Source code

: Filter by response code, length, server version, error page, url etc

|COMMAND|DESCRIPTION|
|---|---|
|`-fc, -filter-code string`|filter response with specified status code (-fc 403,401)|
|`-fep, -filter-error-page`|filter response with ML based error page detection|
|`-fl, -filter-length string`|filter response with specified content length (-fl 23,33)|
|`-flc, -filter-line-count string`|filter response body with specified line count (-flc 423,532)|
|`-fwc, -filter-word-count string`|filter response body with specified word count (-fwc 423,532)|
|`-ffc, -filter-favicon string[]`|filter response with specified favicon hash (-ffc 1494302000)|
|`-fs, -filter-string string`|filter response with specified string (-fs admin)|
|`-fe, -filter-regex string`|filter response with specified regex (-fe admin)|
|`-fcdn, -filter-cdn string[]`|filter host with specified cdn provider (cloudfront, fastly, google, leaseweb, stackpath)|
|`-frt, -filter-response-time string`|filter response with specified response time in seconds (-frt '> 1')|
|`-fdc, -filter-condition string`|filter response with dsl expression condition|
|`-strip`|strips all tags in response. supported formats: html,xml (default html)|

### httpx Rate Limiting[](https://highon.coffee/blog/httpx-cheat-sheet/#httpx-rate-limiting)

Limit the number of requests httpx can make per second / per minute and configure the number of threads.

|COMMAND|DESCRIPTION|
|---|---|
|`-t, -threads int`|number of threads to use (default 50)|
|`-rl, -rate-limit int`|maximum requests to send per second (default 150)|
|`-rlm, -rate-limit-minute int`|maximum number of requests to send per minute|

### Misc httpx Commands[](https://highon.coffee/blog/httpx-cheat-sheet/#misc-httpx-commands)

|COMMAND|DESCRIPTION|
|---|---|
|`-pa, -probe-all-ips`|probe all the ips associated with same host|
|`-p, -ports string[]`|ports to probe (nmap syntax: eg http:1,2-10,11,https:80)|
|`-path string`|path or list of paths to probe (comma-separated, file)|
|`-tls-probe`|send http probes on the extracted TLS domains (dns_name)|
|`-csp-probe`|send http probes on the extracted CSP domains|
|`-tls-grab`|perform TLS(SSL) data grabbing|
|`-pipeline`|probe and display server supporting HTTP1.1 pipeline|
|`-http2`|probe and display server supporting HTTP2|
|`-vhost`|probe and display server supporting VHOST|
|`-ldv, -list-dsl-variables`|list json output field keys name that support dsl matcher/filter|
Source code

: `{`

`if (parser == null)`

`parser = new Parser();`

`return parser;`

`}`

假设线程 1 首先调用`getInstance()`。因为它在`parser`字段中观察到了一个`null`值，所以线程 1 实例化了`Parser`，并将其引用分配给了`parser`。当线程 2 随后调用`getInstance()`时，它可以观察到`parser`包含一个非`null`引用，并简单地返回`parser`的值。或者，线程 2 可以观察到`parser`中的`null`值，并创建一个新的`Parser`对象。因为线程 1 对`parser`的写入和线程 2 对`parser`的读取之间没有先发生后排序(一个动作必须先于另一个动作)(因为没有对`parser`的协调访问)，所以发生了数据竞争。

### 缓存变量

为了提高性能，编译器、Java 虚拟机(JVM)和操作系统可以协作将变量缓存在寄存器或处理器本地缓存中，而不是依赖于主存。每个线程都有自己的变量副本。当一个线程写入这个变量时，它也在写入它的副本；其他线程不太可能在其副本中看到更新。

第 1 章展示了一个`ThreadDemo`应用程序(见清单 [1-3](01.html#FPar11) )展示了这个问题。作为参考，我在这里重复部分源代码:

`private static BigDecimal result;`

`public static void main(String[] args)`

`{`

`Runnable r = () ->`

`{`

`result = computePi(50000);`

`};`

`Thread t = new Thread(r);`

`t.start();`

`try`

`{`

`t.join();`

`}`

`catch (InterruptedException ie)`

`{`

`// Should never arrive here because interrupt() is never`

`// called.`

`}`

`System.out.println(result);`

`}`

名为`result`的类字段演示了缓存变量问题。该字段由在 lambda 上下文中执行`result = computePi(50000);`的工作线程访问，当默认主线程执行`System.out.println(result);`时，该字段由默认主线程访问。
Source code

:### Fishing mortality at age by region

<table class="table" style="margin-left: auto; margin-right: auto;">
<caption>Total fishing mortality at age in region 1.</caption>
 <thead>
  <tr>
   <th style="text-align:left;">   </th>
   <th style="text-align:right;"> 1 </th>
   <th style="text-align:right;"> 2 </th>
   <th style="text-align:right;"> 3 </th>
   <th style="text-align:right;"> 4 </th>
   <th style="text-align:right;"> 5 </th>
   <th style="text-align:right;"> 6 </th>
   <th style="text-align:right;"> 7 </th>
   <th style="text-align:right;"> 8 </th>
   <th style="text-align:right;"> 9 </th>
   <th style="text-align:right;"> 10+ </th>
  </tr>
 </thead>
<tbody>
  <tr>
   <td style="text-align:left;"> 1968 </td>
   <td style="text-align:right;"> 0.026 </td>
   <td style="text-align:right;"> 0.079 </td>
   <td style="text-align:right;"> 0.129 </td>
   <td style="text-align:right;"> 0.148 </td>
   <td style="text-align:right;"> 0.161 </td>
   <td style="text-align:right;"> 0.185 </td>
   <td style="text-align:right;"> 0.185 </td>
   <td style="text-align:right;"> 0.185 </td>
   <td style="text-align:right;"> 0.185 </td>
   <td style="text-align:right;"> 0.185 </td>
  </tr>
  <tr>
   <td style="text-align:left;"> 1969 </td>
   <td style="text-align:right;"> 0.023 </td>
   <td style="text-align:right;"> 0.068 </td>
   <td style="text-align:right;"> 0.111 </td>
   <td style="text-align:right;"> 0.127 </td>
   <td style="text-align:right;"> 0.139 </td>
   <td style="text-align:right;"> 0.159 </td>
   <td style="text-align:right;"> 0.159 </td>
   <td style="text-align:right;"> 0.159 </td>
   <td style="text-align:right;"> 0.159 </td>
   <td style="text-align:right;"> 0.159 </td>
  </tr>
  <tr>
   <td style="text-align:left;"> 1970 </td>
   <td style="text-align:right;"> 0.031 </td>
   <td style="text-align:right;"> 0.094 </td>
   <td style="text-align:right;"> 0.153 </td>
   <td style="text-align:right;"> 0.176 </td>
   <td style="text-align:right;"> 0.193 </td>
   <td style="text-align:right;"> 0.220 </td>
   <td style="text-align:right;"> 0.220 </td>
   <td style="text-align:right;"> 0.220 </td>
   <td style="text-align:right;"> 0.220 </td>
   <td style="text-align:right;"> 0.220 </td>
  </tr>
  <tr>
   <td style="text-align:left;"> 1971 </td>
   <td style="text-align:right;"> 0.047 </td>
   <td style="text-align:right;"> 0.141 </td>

* * * * *

> Your goal
Start to finish, restate the records above word for word.

> Solution
Source code

: Filter by response code, length, server version, error page, url etc

|COMMAND|DESCRIPTION|
|---|---|
|`-fc, -filter-code string`|filter response with specified status code (-fc 403,401)|
|`-fep, -filter-error-page`|filter response with ML based error page detection|
|`-fl, -filter-length string`|filter response with specified content length (-fl 23,33)|
|`-flc, -filter-line-count string`|filter response body with specified line count (-flc 423,532)|
|`-fwc, -filter-word-count string`|filter response body with specified word count (-fwc 423,532)|
|`-ffc, -filter-favicon string[]`|filter response with specified favicon hash (-ffc 1494302000)|
|`-fs, -filter-string string`|filter response with specified string (-fs admin)|
|`-fe, -filter-regex string`|filter response with specified regex (-fe admin)|
|`-fcdn, -filter-cdn string[]`|filter host with specified cdn provider (cloudfront, fastly, google, leaseweb, stackpath)|
|`-frt, -filter-response-time string`|filter response with specified response time in seconds (-frt '> 1')|
|`-fdc, -filter-condition string`|filter response with dsl expression condition|
|`-strip`|strips all tags in response. supported formats: html,xml (default html)|

### httpx Rate Limiting[](https://highon.coffee/blog/httpx-cheat-sheet/#httpx-rate-limiting)

Limit the number of requests httpx can make per second / per minute and configure the number of threads.

|COMMAND|DESCRIPTION|
|---|---|
|`-t, -threads int`|number of threads to use (default 50)|
|`-rl, -rate-limit int`|maximum requests to send per second (default 150)|
|`-rlm, -rate-limit-minute int`|maximum number of requests to send per minute|

### Misc httpx Commands[](https://highon.coffee/blog/httpx-cheat-sheet/#misc-httpx-commands)

|COMMAND|DESCRIPTION|
|---|---|
|`-pa, -probe-all-ips`|probe all the ips associated with same host|
|`-p, -ports string[]`|ports to probe (nmap syntax: eg http:1,2-10,11,https:80)|
|`-path string`|path or list of paths to probe (comma-separated, file)|
|`-tls-probe`|send http probes on the extracted TLS domains (dns_name)|
|`-csp-probe`|send http probes on the extracted CSP domains|
|`-tls-grab`|perform TLS(SSL) data grabbing|
|`-pipeline`|probe and display server supporting HTTP1.1 pipeline|
|`-http2`|probe and display server supporting HTTP2|
|`-vhost`|probe and display server supporting VHOST|
|`-ldv, -list-dsl-variables`|list json output field keys name that support dsl matcher/filter|
Source code

: `{`

`if (parser == null)`

`parser = new Parser();`

`return parser;`

`}`

假设线程 1 首先调用`getInstance()`。因为它在`parser`字段中观察到了一个`null`值，所以线程 1 实例化了`Parser`，并将其引用分配给了`parser`。当线程 2 随后调用`getInstance()`时，它可以观察到`parser`包含一个非`null`引用，并简单地返回`parser`的值。或者，线程 2 可以观察到`parser`中的`null`值，并创建一个新的`Parser`对象。因为线程 1 对`parser`的写入和线程 2 对`parser`的读取之间没有先发生后排序(一个动作必须先于另一个动作)(因为没有对`parser`的协调访问)，所以发生了数据竞争。

### 缓存变量

为了提高性能，编译器、Java 虚拟机(JVM)和操作系统可以协作将变量缓存在寄存器或处理器本地缓存中，而不是依赖于主存。每个线程都有自己的变量副本。当一个线程写入这个变量时，它也在写入它的副本；其他线程不太可能在其副本中看到更新。

第 1 章展示了一个`ThreadDemo`应用程序(见清单 [1-3](01.html#FPar11) )展示了这个问题。作为参考，我在这里重复部分源代码:

`private static BigDecimal result;`

`public static void main(String[] args)`

`{`

`Runnable r = () ->`

`{`

`result = computePi(50000);`

`};`

`Thread t = new Thread(r);`

`t.start();`

`try`

`{`

`t.join();`

`}`

`catch (InterruptedException ie)`

`{`

`// Should never arrive here because interrupt() is never`

`// called.`

`}`

`System.out.println(result);`

`}`

名为`result`的类字段演示了缓存变量问题。该字段由在 lambda 上下文中执行`result = computePi(50000);`的工作线程访问，当默认主线程执行`System.out.println(result);`时，该字段由默认主线程访问。
Source code

:### Fishing mortality at age by region

<table class="table" style="margin-left: auto; margin-right: auto;">
<caption>Total fishing mortality at age in region 1.</caption>
 <thead>
  <tr>
   <th style="text-align:left;">   </th>
   <th style="text-align:right;"> 1 </th>
   <th style="text-align:right;"> 2 </th>
   <th style="text-align:right;"> 3 </th>
   <th style="text-align:right;"> 4 </th>
   <th style="text-align:right;"> 5 </th>
   <th style="text-align:right;"> 6 </th>
   <th style="text-align:right;"> 7 </th>
   <th style="text-align:right;"> 8 </th>
   <th style="text-align:right;"> 9 </th>
   <th style="text-align:right;"> 10+ </th>
  </tr>
 </thead>
<tbody>
  <tr>
   <td style="text-align:left;"> 1968 </td>
   <td style="text-align:right;"> 0.026 </td>
   <td style="text-align:right;"> 0.079 </td>
   <td style="text-align:right;"> 0.129 </td>
   <td style="text-align:right;"> 0.148 </td>
   <td style="text-align:right;"> 0.161 </td>
   <td style="text-align:right;"> 0.185 </td>
   <td style="text-align:right;"> 0.185 </td>
   <td style="text-align:right;"> 0.185 </td>
   <td style="text-align:right;"> 0.185 </td>
   <td style="text-align:right;"> 0.185 </td>
  </tr>
  <tr>
   <td style="text-align:left;"> 1969 </td>
   <td style="text-align:right;"> 0.023 </td>
   <td style="text-align:right;"> 0.068 </td>
   <td style="text-align:right;"> 0.111 </td>
   <td style="text-align:right;"> 0.127 </td>
   <td style="text-align:right;"> 0.139 </td>
   <td style="text-align:right;"> 0.159 </td>
   <td style="text-align:right;"> 0.159 </td>
   <td style="text-align:right;"> 0.159 </td>
   <td style="text-align:right;"> 0.159 </td>
   <td style="text-align:right;"> 0.159 </td>
  </tr>
  <tr>
   <td style="text-align:left;"> 1970 </td>
   <td style="text-align:right;"> 0.031 </td>
   <td style="text-align:right;"> 0.094 </td>
   <td style="text-align:right;"> 0.153 </td>
   <td style="text-align:right;"> 0.176 </td>
   <td style="text-align:right;"> 0.193 </td>
   <td style="text-align:right;"> 0.220 </td>
   <td style="text-align:right;"> 0.220 </td>
   <td style="text-align:right;"> 0.220 </td>
   <td style="text-align:right;"> 0.220 </td>
   <td style="text-align:right;"> 0.220 </td>
  </tr>
  <tr>
   <td style="text-align:left;"> 1971 </td>
   <td style="text-align:right;"> 0.047 </td>
   <td style="text-align:right;"> 0.141 </td>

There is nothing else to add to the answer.